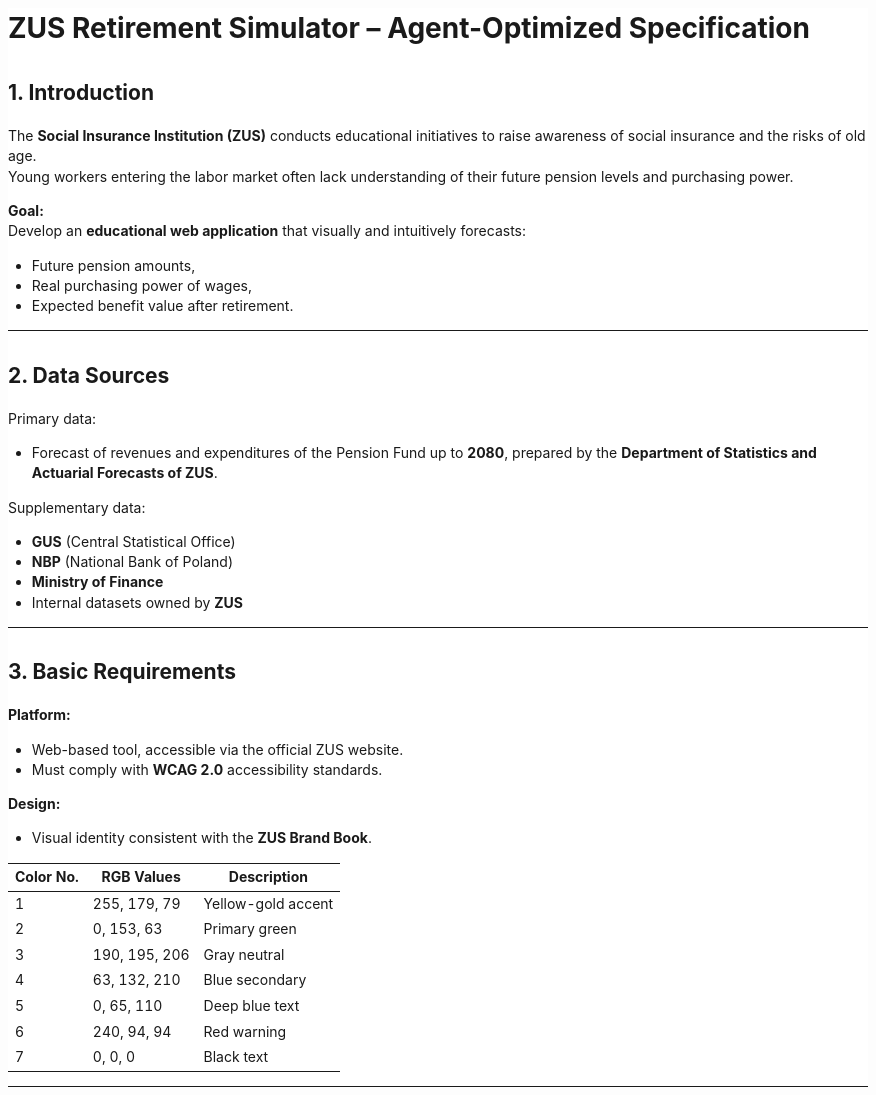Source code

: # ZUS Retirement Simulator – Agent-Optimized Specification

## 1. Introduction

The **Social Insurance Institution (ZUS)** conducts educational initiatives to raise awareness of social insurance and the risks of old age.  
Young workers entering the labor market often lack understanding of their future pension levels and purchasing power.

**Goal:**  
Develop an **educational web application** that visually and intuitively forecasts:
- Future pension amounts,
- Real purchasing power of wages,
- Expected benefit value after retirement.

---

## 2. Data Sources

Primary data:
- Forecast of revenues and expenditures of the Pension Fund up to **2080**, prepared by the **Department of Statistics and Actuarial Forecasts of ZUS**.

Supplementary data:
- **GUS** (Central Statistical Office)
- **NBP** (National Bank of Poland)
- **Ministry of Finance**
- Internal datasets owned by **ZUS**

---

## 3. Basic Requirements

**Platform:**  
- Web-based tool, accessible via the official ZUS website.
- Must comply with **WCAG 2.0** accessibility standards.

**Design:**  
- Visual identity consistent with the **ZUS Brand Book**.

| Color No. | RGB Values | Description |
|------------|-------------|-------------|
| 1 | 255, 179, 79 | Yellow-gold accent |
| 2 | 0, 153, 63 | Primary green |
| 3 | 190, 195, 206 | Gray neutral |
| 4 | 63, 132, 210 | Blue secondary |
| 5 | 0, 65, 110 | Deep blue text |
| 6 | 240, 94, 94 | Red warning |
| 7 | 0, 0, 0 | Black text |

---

__TASK TO COMPLETE__: If a line of the material contains the word "text", count it; please reply with the total and nothing more.

__YOUR RESPONSE__: 2